Aioros, un peu triste, répondit :
- J’ai une famille qui m’attend à Athènes. Mais, entre nous soit dit, elle n’est guère différente de la tienne.
- Ouais, ironisa Juggler. Qui se ressemble s’assemble. C’est pour cette raison que Miep a tenu à te confier Anycia. Au fond, personne dans le cirque n’est dupe. On sait tous que, si tu l’avais voulu, tu aurais pu confondre Spartan à la première seconde où tu l’as vu et nous causer une tonne d’emmerdements par la suite à cause de notre immobilisme.

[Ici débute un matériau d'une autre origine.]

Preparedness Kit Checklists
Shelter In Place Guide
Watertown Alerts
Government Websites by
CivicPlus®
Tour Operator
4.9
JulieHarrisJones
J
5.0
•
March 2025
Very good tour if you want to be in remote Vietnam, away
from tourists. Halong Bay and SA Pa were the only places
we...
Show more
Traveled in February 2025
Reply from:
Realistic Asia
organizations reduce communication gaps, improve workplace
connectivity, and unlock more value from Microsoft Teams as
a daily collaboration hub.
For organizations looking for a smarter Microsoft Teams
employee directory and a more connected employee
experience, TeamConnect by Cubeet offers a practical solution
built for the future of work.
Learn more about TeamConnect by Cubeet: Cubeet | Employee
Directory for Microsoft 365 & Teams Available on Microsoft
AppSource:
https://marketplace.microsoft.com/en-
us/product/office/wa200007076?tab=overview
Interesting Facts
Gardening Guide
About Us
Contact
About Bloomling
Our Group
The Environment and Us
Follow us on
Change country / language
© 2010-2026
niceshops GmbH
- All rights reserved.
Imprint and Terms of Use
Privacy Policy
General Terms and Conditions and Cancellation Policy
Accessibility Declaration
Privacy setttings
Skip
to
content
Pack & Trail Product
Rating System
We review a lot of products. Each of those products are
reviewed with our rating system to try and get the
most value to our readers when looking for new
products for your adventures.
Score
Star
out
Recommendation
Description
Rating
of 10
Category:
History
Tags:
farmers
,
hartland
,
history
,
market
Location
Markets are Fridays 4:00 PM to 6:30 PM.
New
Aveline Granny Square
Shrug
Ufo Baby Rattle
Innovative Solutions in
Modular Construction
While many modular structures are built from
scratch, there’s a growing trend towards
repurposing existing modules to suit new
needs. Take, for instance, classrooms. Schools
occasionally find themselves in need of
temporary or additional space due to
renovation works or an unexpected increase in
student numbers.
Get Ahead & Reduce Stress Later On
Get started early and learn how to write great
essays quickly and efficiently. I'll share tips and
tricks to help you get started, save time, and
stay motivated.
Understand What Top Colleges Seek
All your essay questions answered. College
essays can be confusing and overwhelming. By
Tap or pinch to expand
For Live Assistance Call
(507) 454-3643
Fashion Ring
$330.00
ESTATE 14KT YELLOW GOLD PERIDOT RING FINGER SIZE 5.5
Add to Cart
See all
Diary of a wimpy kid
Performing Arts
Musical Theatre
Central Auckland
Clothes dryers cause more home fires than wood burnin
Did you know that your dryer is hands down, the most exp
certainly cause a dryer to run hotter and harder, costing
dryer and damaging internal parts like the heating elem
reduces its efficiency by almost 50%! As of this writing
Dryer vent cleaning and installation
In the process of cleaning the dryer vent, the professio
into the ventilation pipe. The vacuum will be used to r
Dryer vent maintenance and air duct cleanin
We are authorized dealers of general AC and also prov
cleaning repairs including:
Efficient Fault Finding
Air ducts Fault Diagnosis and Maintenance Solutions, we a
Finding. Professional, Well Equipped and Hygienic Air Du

Le grec, déstabilisé, ne sut que répondre. Juggler, de son côté, lui donna un paquet emmailloté dans un linge et reprit :
- Pour te remercier d’avoir fermé les yeux si longtemps. C’est une pièce de collection inestimable qui a appartenu au grand Eligor en personne. Tâche d’en prendre soin, ça pourra peut-être t’être utile un jour. A bientôt gueule d’ange. Si tu changes d’avis, nos portes te seront toujours ouvertes.

Détestant les adieux, Juggler tourna les talons et s’enfuit comme un voleur. Le frère d’Aiolia, compréhensif, ne chercha pas à le retenir et déballa son présent : un masque d’argent, brisé en plusieurs morceaux.